As previously discussed, the PP was not good last season. It has to improve this season…mainly because it can’t possibly get worse. Obviously, a healthy Crosby will aid the man advantage. Even without him, I expect the Pens power play to be an asset this season, not a hindrance. I have faith in the coaching staff to put together a system to fit the personnel. The PK, on the other hand, was very good last season, and there’s no reason why it shouldn’t be as good this season. After all, the Pens have almost the same exact personnel.
As far as coaching, Dan Bylsma is the league’s reigning coach of the year.

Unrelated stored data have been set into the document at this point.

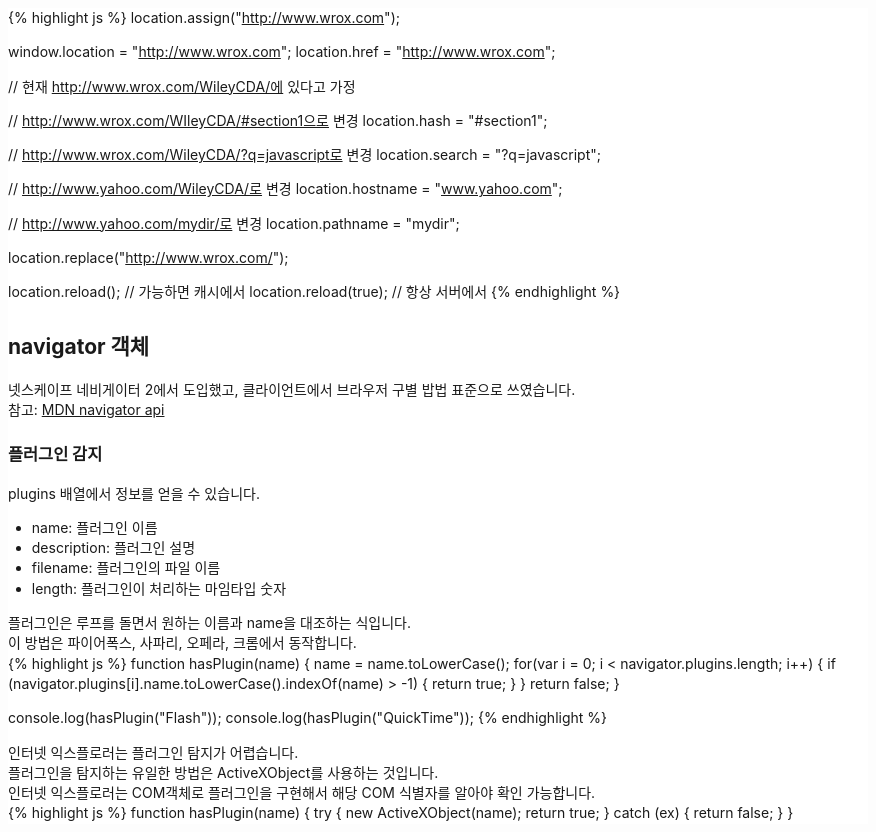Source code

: {% highlight js %}
location.assign("http://www.wrox.com");

window.location = "http://www.wrox.com";
location.href = "http://www.wrox.com";

// 현재 http://www.wrox.com/WileyCDA/에 있다고 가정

// http://www.wrox.com/WIleyCDA/#section1으로 변경
location.hash = "#section1";

// http://www.wrox.com/WileyCDA/?q=javascript로 변경
location.search = "?q=javascript";

// http://www.yahoo.com/WileyCDA/로 변경
location.hostname = "www.yahoo.com";

// http://www.yahoo.com/mydir/로 변경
location.pathname = "mydir";

location.replace("http://www.wrox.com/");

location.reload();     // 가능하면 캐시에서
location.reload(true); // 항상 서버에서
{% endhighlight %}

## navigator 객체
넷스케이프 네비게이터 2에서 도입했고, 클라이언트에서 브라우저 구별 밥법 표준으로 쓰였습니다.  
참고: [MDN navigator api](https://developer.mozilla.org/ko/docs/Web/API/Navigator)  

### 플러그인 감지
plugins 배열에서 정보를 얻을 수 있습니다.  

- name: 플러그인 이름  
- description: 플러그인 설명  
- filename: 플러그인의 파일 이름  
- length: 플러그인이 처리하는 마임타입 숫자  

플러그인은 루프를 돌면서 원하는 이름과 name을 대조하는 식입니다.  
이 방법은 파이어폭스, 사파리, 오페라, 크롬에서 동작합니다.  
{% highlight js %}
function hasPlugin(name) {
  name = name.toLowerCase();
  for(var i = 0; i < navigator.plugins.length; i++) {
    if (navigator.plugins[i].name.toLowerCase().indexOf(name) > -1) {
      return true;
    }
  }
  return false;
}

console.log(hasPlugin("Flash"));
console.log(hasPlugin("QuickTime"));
{% endhighlight %}

인터넷 익스플로러는 플러그인 탐지가 어렵습니다.  
플러그인을 탐지하는 유일한 방법은 ActiveXObject를 사용하는 것입니다.  
인터넷 익스플로러는 COM객체로 플러그인을 구현해서 해당 COM 식별자를 알아야 확인 가능합니다.  
{% highlight js %}
function hasPlugin(name) {
  try {
    new ActiveXObject(name);
    return true;
  } catch (ex) {
    return false;
  }
}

It’s hard to find much to complain about here – he was able to get the most out of an oft-injured club last year, and he’s got that whole Stanley Cup thing on his resume.
Even without Crosby in the lineup, this is a playoff team. With a healthy Crosby, the Pens should compete for the division title and a top-three seed in the conference. But it certainly isn’t going to be easy. The division should be stronger top-to-bottom this season. I expect New Jersey and the Islanders to be better than they were last year, and Philadelphia and the Rangers should be tough. Then there’s Washington…and the defending champs…and the team that beat Pittsburgh in the playoffs last year. Here’s the rub – after two consecutive premature playoff ousters, the pressure is on. Sure, the Pens won it all three seasons ago, but this core won’t be around forever. And with this core, and a championship, expectations are always sky high. It’s time for this team to make another run at the Cup. With health, it can be done.